Sikap-sikap romantis berikutnya tentu saja proses-proses menuju pernikahan kami: saat proses khitbah resmi, mendaftar di KUA dan tentu saja saat prosesi akad. MasyaAllah, begitu banyak hal yang uda suamiku lakukan dan perjuangkan demi lancarnya proses menuju pernikahan kami. Semua urusan administrasi untuk pendaftaran di KUA yang ngurus (calon) suami. Bahkan pasfotoku untuk syarat administrasi saja, (calon) suamiku yang nyetakin, hhehehe..manja sekali ya aku.

Itu hal-hal romantis yang pernah suamiku lakukan sebelum kami menikah. Setelah menikah?

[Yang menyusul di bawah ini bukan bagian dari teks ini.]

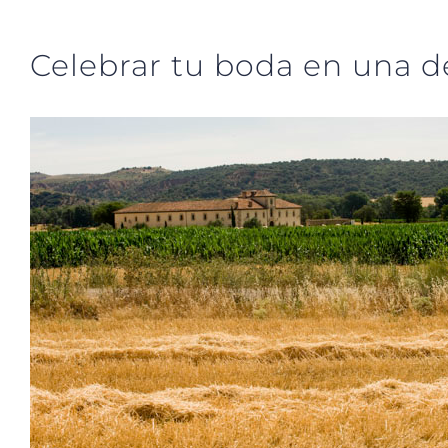
Celebrar tu boda en una de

Ah, tentu saja lebih banyak, dari hal-hal kecil seperti memanaskan air untuk mandiku, mengecup keningku setiap malam sebelum dia tidur, dan lain sebagainya, bahkan ada hal yang mampu membuatku menitikkan air mata: suamiku rela tidak tidur malam saat aku opname, demi memastikan cairan infusku yang hampir habis,  dan masih banyak hal romantis yang dia lakukan tapi nggak bisa aku ceritakan pada dunia karena bisa jadi dosa, hehhe.

Yah, pada akhirnya, hanya ada satu ayat yang kini terngiang: “Maka nikmat Tuhanmu yang manakah yang kamu dustakan?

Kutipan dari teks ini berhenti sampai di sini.